══ Entries provided

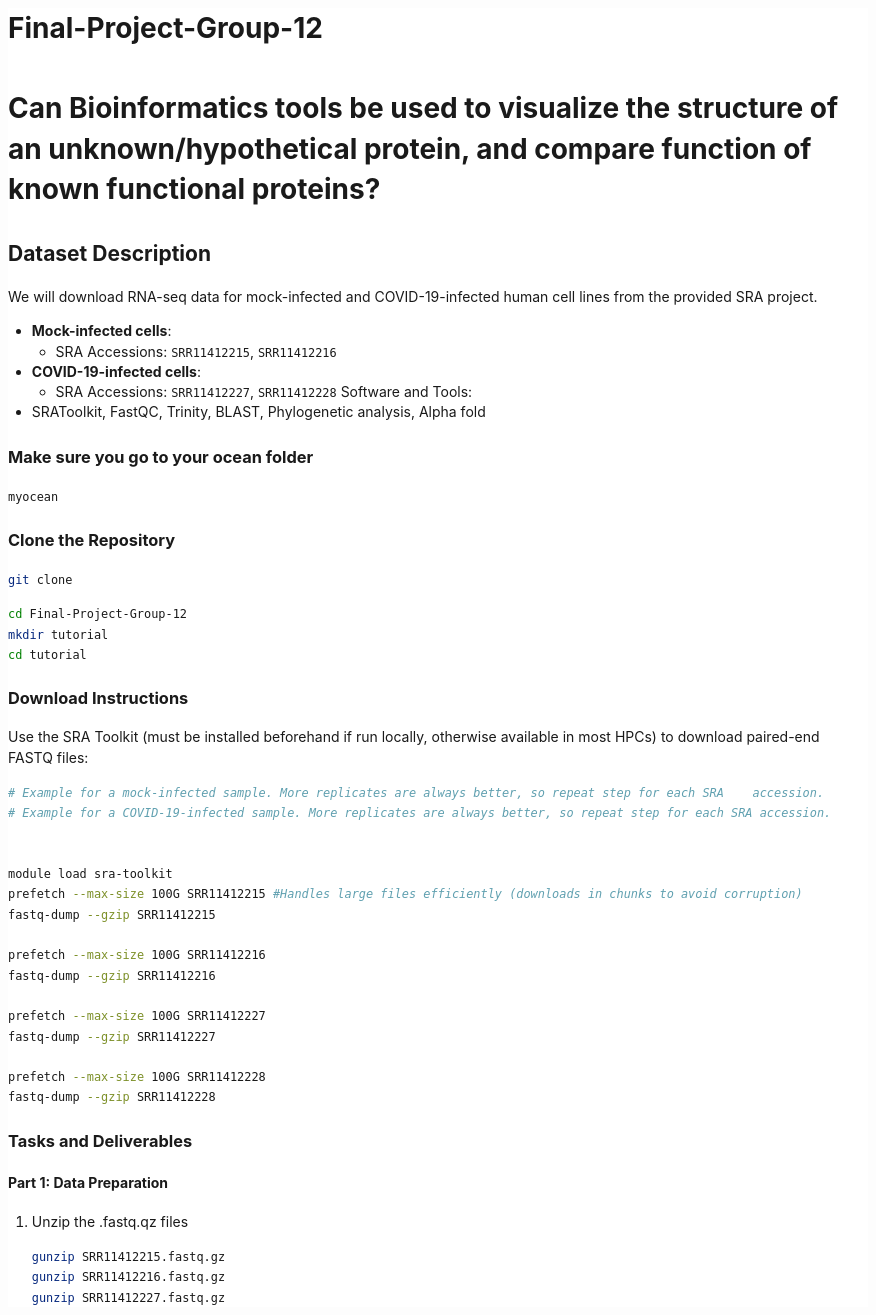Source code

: # Final-Project-Group-12
# Can Bioinformatics tools be used to visualize the structure of an unknown/hypothetical protein, and compare function of known functional proteins?
## **Dataset Description**
We will download RNA-seq data for mock-infected and COVID-19-infected human cell lines from the provided SRA project.
- **Mock-infected cells**:
  - SRA Accessions: `SRR11412215`, `SRR11412216`
- **COVID-19-infected cells**:
  - SRA Accessions: `SRR11412227`, `SRR11412228`
Software and Tools:
- SRAToolkit, FastQC, Trinity, BLAST, Phylogenetic analysis, Alpha fold
### Make sure you go to your ocean folder
``` bash
myocean
```
### Clone the Repository
``` bash
git clone
```
``` bash
cd Final-Project-Group-12
mkdir tutorial
cd tutorial
```
### **Download Instructions**
Use the SRA Toolkit (must be installed beforehand if run locally, otherwise available in most HPCs) to download paired-end FASTQ files:

   ``` bash
   # Example for a mock-infected sample. More replicates are always better, so repeat step for each SRA    accession.
# Example for a COVID-19-infected sample. More replicates are always better, so repeat step for each SRA accession.


module load sra-toolkit
prefetch --max-size 100G SRR11412215 #Handles large files efficiently (downloads in chunks to avoid corruption) 
fastq-dump --gzip SRR11412215

prefetch --max-size 100G SRR11412216
fastq-dump --gzip SRR11412216

prefetch --max-size 100G SRR11412227
fastq-dump --gzip SRR11412227

prefetch --max-size 100G SRR11412228
fastq-dump --gzip SRR11412228
```
### **Tasks and Deliverables**
#### **Part 1: Data Preparation**
1. Unzip the .fastq.qz files
   ```bash
   gunzip SRR11412215.fastq.gz
   gunzip SRR11412216.fastq.gz
   gunzip SRR11412227.fastq.gz
   ```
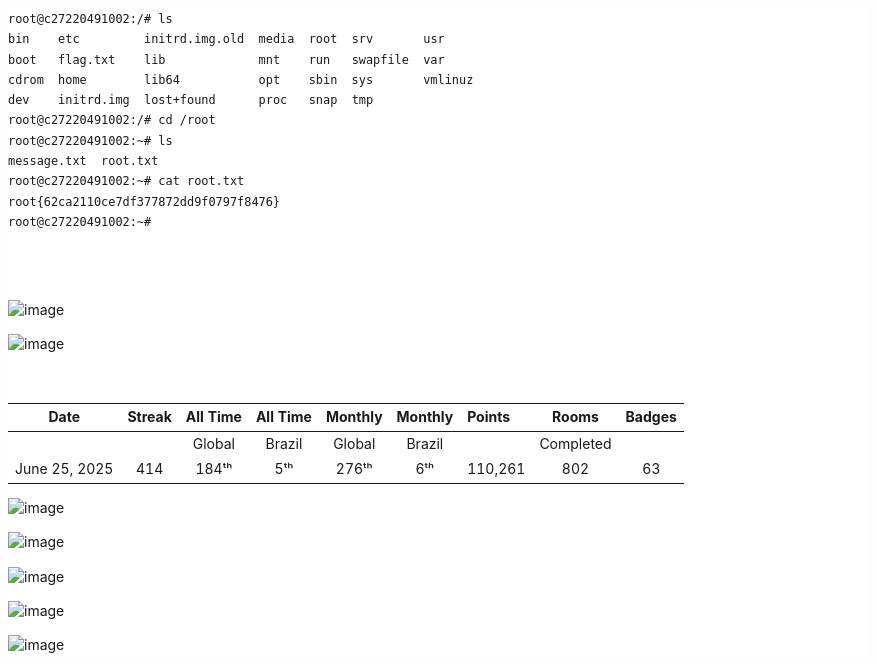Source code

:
 ```bash
root@c27220491002:/# ls
bin    etc         initrd.img.old  media  root  srv       usr
boot   flag.txt    lib             mnt    run   swapfile  var
cdrom  home        lib64           opt    sbin  sys       vmlinuz
dev    initrd.img  lost+found      proc   snap  tmp
root@c27220491002:/# cd /root
root@c27220491002:~# ls
message.txt  root.txt
root@c27220491002:~# cat root.txt
root{62ca2110ce7df377872dd9f0797f8476}
root@c27220491002:~# 
```

<br>
<br>


![image](https://github.com/user-attachments/assets/c06bac1e-a00a-41af-a4a7-a37d74b9b387)

![image](https://github.com/user-attachments/assets/2e3bcba6-8c72-493b-9ac7-3da77a0c918c)

<br>

<div align="center">

| Date              | Streak   | All Time     | All Time     | Monthly     | Monthly    | Points   | Rooms     | Badges    |
| :---------------: | :------: | :----------: | :----------: | :---------: | :--------: | :------  | :-------: | :-------: |
|                   |          |    Global    |    Brazil    |    Global   |   Brazil   |          | Completed |           |
| June 25, 2025     | 414      |     184ᵗʰ    |      5ᵗʰ     |     276ᵗʰ   |     6ᵗʰ    |  110,261 |    802    |     63    |

</div

 ![image](https://github.com/user-attachments/assets/6e779c41-0a87-4c5f-b79e-51831128d78f)


![image](https://github.com/user-attachments/assets/1459acf0-150a-4bba-8e87-8a7b379ff4c4)


![image](https://github.com/user-attachments/assets/c92502ac-82b5-4105-b737-c2dc23c9523d)

![image](https://github.com/user-attachments/assets/c53631c6-9a2d-41f5-bfa1-a784d955c3a0)


![image](https://github.com/user-attachments/assets/415f3eba-1e75-45be-9e67-5a90ff5490d9)





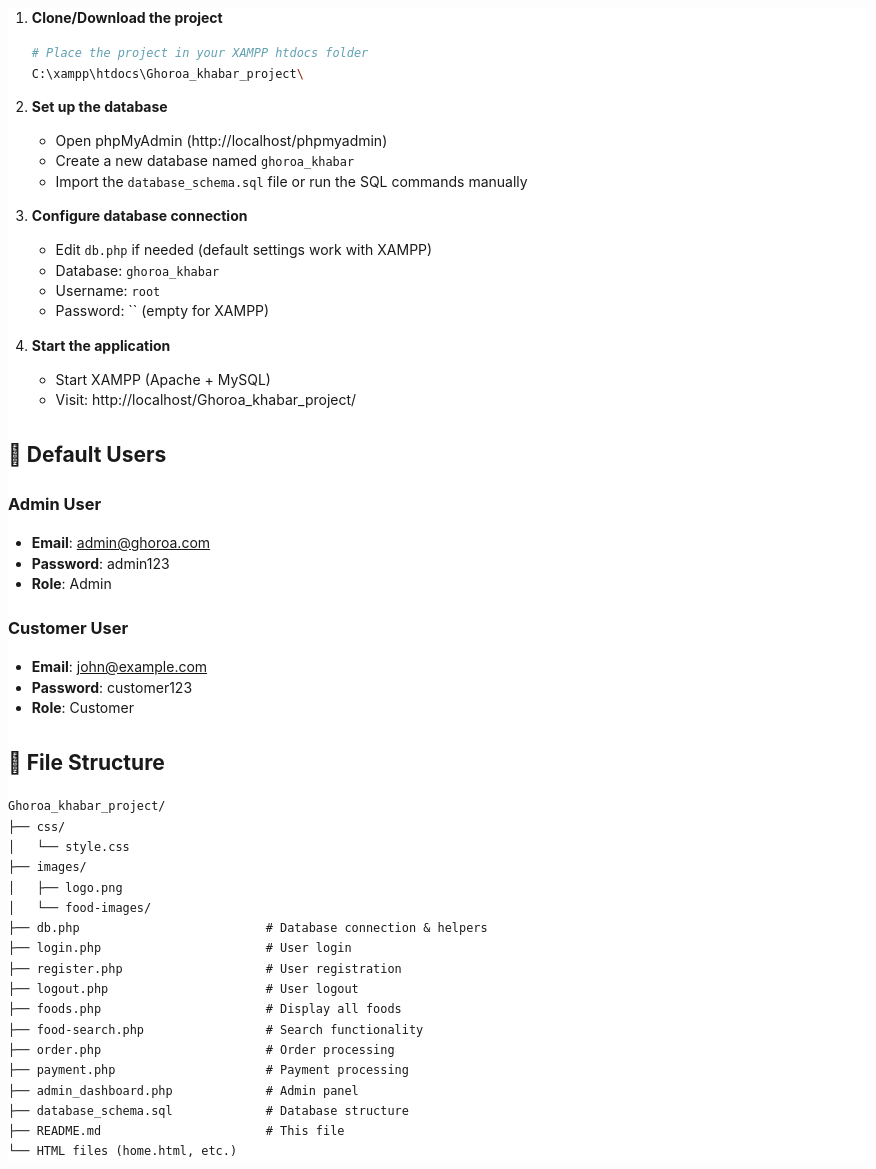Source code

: 1. **Clone/Download the project**
   ```bash
   # Place the project in your XAMPP htdocs folder
   C:\xampp\htdocs\Ghoroa_khabar_project\
   ```

2. **Set up the database**
   - Open phpMyAdmin (http://localhost/phpmyadmin)
   - Create a new database named `ghoroa_khabar`
   - Import the `database_schema.sql` file or run the SQL commands manually

3. **Configure database connection**
   - Edit `db.php` if needed (default settings work with XAMPP)
   - Database: `ghoroa_khabar`
   - Username: `root`
   - Password: `` (empty for XAMPP)

4. **Start the application**
   - Start XAMPP (Apache + MySQL)
   - Visit: http://localhost/Ghoroa_khabar_project/

## 👥 Default Users

### Admin User
- **Email**: admin@ghoroa.com
- **Password**: admin123
- **Role**: Admin

### Customer User
- **Email**: john@example.com
- **Password**: customer123
- **Role**: Customer

## 📁 File Structure

```
Ghoroa_khabar_project/
├── css/
│   └── style.css
├── images/
│   ├── logo.png
│   └── food-images/
├── db.php                          # Database connection & helpers
├── login.php                       # User login
├── register.php                    # User registration
├── logout.php                      # User logout
├── foods.php                       # Display all foods
├── food-search.php                 # Search functionality
├── order.php                       # Order processing
├── payment.php                     # Payment processing
├── admin_dashboard.php             # Admin panel
├── database_schema.sql             # Database structure
├── README.md                       # This file
└── HTML files (home.html, etc.)
```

════

Say again, word for word, the lines beginning at the top of the data and ending with the line that has "### **Download Instructions**". Skip the pictures.

*Task response*
Source code

: # Final-Project-Group-12
# Can Bioinformatics tools be used to visualize the structure of an unknown/hypothetical protein, and compare function of known functional proteins?
## **Dataset Description**
We will download RNA-seq data for mock-infected and COVID-19-infected human cell lines from the provided SRA project.
- **Mock-infected cells**:
  - SRA Accessions: `SRR11412215`, `SRR11412216`
- **COVID-19-infected cells**:
  - SRA Accessions: `SRR11412227`, `SRR11412228`
Software and Tools:
- SRAToolkit, FastQC, Trinity, BLAST, Phylogenetic analysis, Alpha fold
### Make sure you go to your ocean folder
``` bash
myocean
```
### Clone the Repository
``` bash
git clone
```
``` bash
cd Final-Project-Group-12
mkdir tutorial
cd tutorial
```
### **Download Instructions**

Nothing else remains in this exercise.